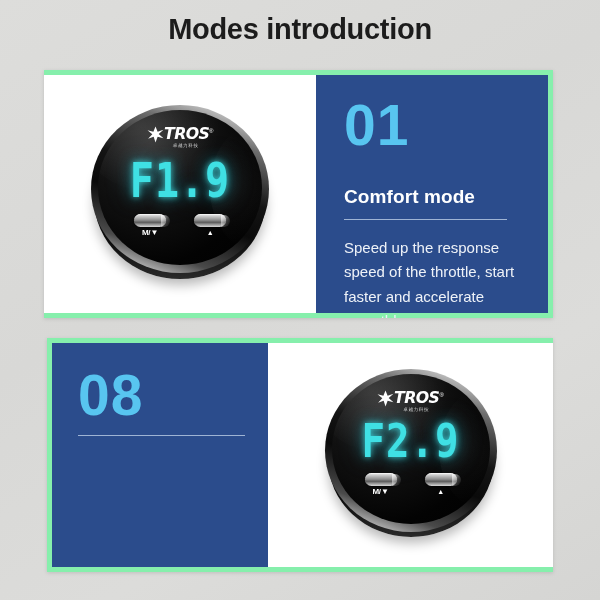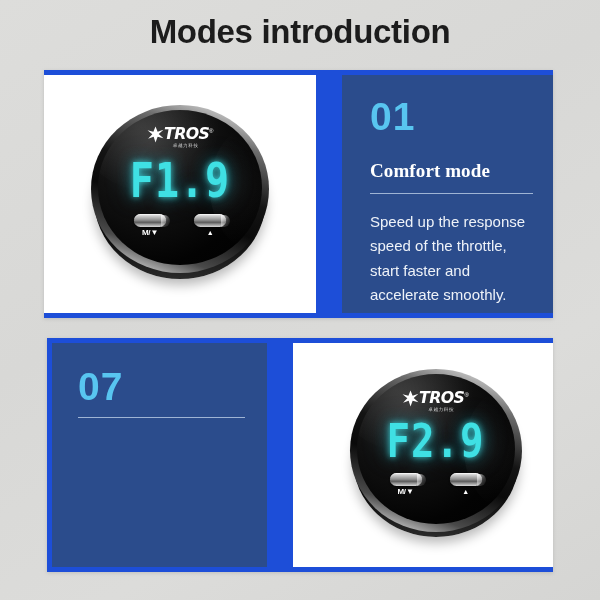--- a/index.html
+++ b/index.html
@@ -16,34 +16,33 @@
     position: relative;
   }
 
   
   .page-title {
     position: absolute;
     top: 13px;
     left: 0;
     width: 100%;
     text-align: center;
-    font-size: 33px;
+    font-size: 29px;
     font-weight: bold;
     color: #1c1c1c;
     letter-spacing: -0.3px;
   }
 
   
   .card {
     position: absolute;
-    background: #1d4ed8;
+    background: #86efac;
     display: flex;
     box-shadow: 0 1px 4px rgba(0,0,0,0.13);
     overflow: hidden;
-    gap: 26px;
   }
   .card-1 { left: 44px;  top: 70px;  width: 509px; height: 248px; }
   .card-2 { left: 47px;  top: 338px; width: 506px; height: 234px; }
 
   
   .card-2 { padding: 5px 0 5px 5px; }
   .card-1 { padding: 5px 5px 5px 0; }
 
   
   .device-pane {
@@ -60,33 +59,32 @@
   
   .info-pane {
     flex: 1 1 auto;
     background: #2b4c8c;
     position: relative;
     padding: 22px 26px 0 28px;
   }
   .card-2 .info-pane { padding: 24px 22px 0 26px; }
 
   .info-number {
-    font-size: 39px;
+    font-size: 57px;
     font-weight: bold;
     color: #58c5f0;
     line-height: 1;
     letter-spacing: 1px;
   }
   .info-mode {
-    margin-top: 24px;
+    margin-top: 32px;
     font-size: 19px;
     font-weight: bold;
     color: #ffffff;
     letter-spacing: 0.1px;
-    font-family: Liberation Serif, serif;
   }
   .info-divider {
     margin-top: 11px;
     width: 163px;
     height: 1px;
     background: #9fb4d4;
   }
   .card-2 .info-divider { width: 167px; }
 
   .info-desc {
@@ -326,21 +324,21 @@
     <div class="info-mode">Comfort mode</div>
     <div class="info-divider"></div>
     <div class="info-desc">Speed up the response speed of the throttle, start faster and accelerate smoothly.</div>
   </div>
 
 </div>
 
 <div class="card card-2">
 
   <div class="info-pane">
-    <div class="info-number">07</div>
+    <div class="info-number">08</div>
     <div class="info-divider"></div>
   </div>
 
   <div class="device-pane">
     <div class="device-wrap">
       <div class="device-edge"></div>
       <div class="device-ring"></div>
       <div class="device-face">
 
         <div class="brand">

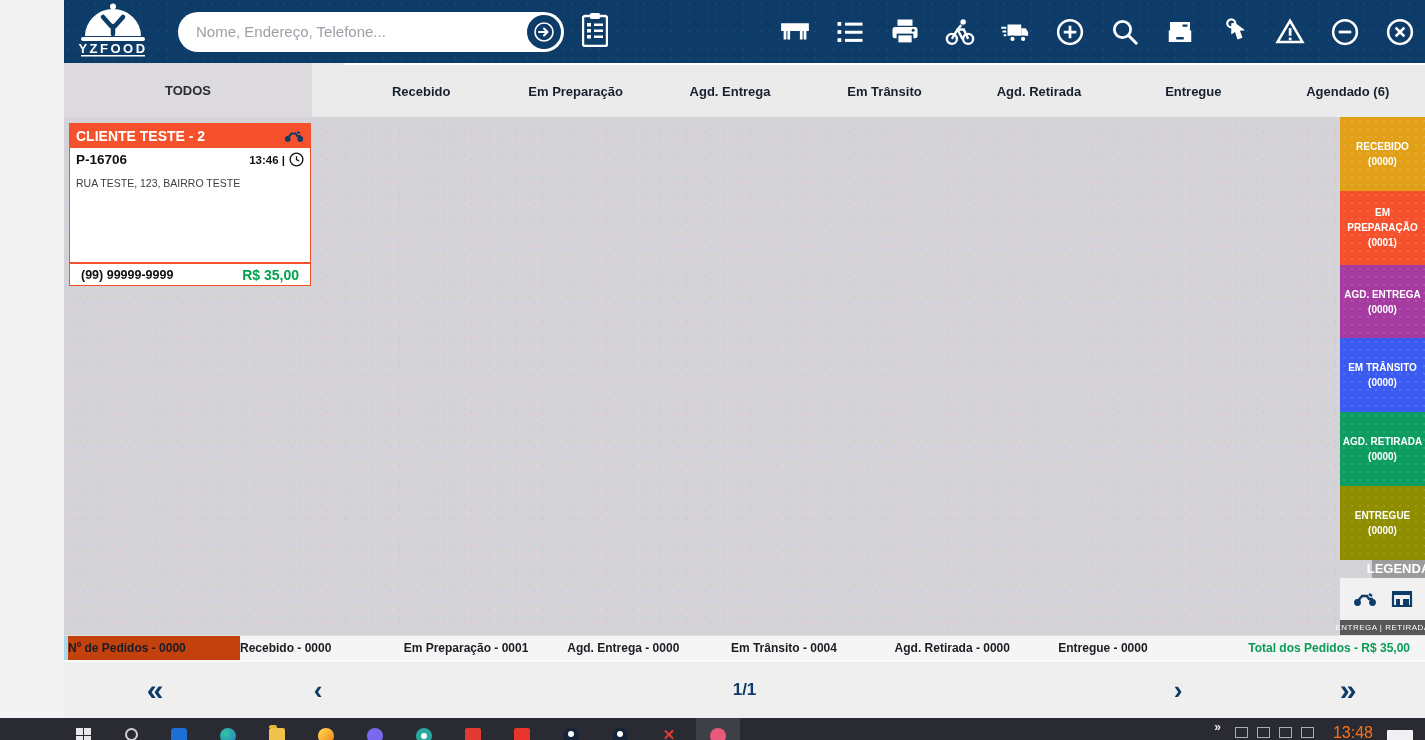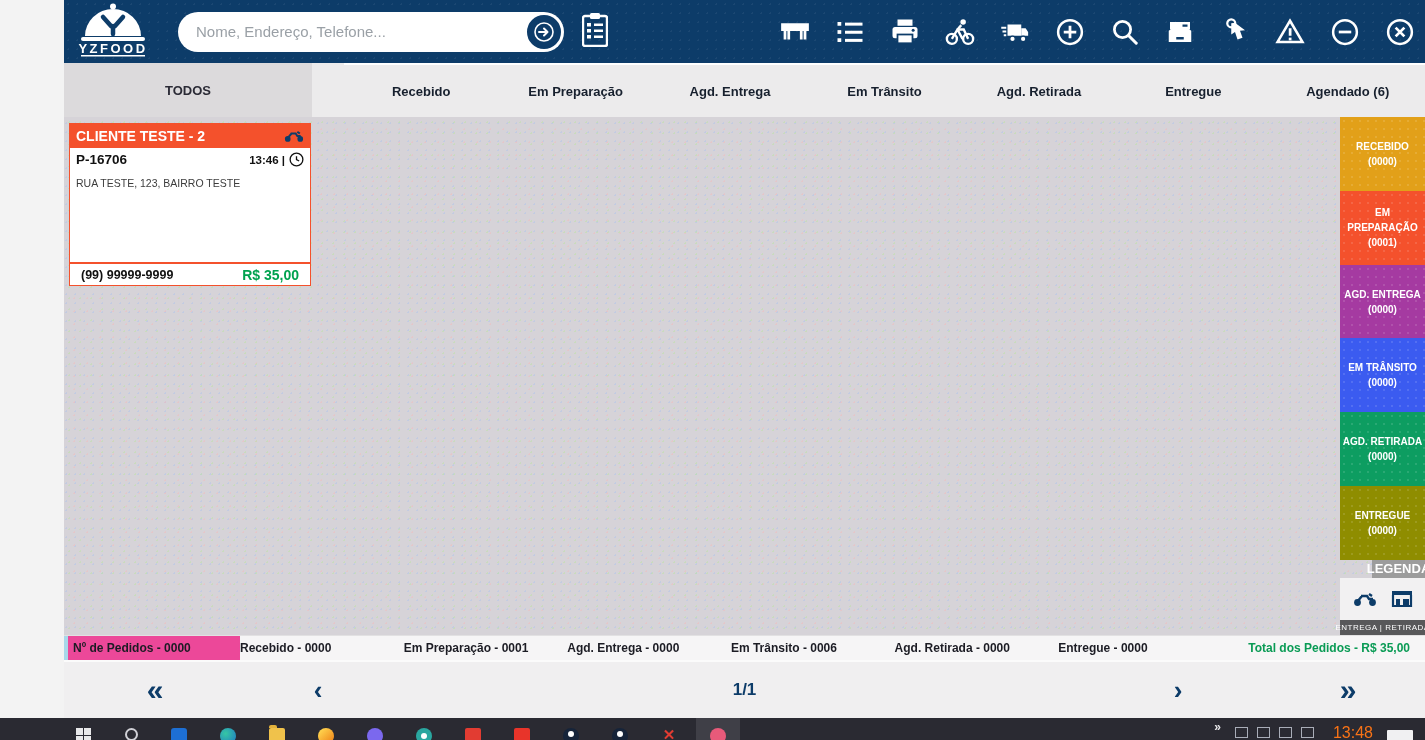--- a/index.html
+++ b/index.html
@@ -63,21 +63,21 @@
   .c3{background-color:#3b5bf0;} .c4{background-color:#0d9d61;} .c5{background-color:#8f8d00;}
   .legend-title { height:18px; flex:none; background:#9c9c9c; color:#fff; font-weight:bold; font-size:13px;
                   display:flex; align-items:center; justify-content:center;margin-left:32px; }
   .legend-icons { height:42px; flex:none; background:#f2f1f2; display:flex; align-items:center; justify-content:center; gap:14px; }
   .legend-caption { height:15px; flex:none; background:#58585a; color:#fff; font-size:8px; letter-spacing:.5px;
                     display:flex; align-items:center; justify-content:center; white-space:nowrap; }
 
   
   .summary { height:25px; flex:none; background:#f6f5f6; display:flex; align-items:stretch; border-top:1px solid #e2e1e2; }
   .sum-item { display:flex; align-items:center; font-weight:bold; font-size:12px; color:#1c1c24; flex:1; }
-  .sum-first { flex:none; width:176px; background:#ec4899; border-left:4px solid #a8d8ea; padding-left:5px; }
+  .sum-first { flex:none; width:176px; background:#c2410c; border-left:4px solid #a8d8ea; }
   .sum-total { flex:1.15; color:#0a9b55; justify-content:flex-end; padding-right:15px; }
 
   
   .pager { height:58px; flex:none; background:#f0eff0; position:relative; border-top:2px solid #fbfbfb;
            color:#0d3c69; }
   .pg { position:absolute; top:50%; transform:translate(-50%,-50%); font-weight:bold; cursor:pointer; color:#0d3c69; }
   .pg-first { left:91px; font-size:30px; }
   .pg-prev  { left:254px; font-size:26px; }
   .pg-page  { left:50%; font-size:17px; cursor:default; }
   .pg-next  { left:1114px; font-size:26px; }
@@ -304,21 +304,21 @@
         </div>
         <div class="legend-caption">ENTREGA | RETIRADA</div>
       </div>
     </div>
 
     <div class="summary">
       <div class="sum-item sum-first">Nº de Pedidos - 0000</div>
       <div class="sum-item">Recebido - 0000</div>
       <div class="sum-item">Em Preparação - 0001</div>
       <div class="sum-item">Agd. Entrega - 0000</div>
-      <div class="sum-item">Em Trânsito - 0006</div>
+      <div class="sum-item">Em Trânsito - 0004</div>
       <div class="sum-item">Agd. Retirada - 0000</div>
       <div class="sum-item">Entregue - 0000</div>
       <div class="sum-item sum-total">Total dos Pedidos - R$ 35,00</div>
     </div>
 
     <div class="pager">
       <span class="pg pg-first">«</span>
       <span class="pg pg-prev">‹</span>
       <span class="pg pg-page">1/1</span>
       <span class="pg pg-next">›</span>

◇ ◇ ◇ ◇

Job | If a line of the data contains the string "device", count it; then give the total alone.

Result of the task | 6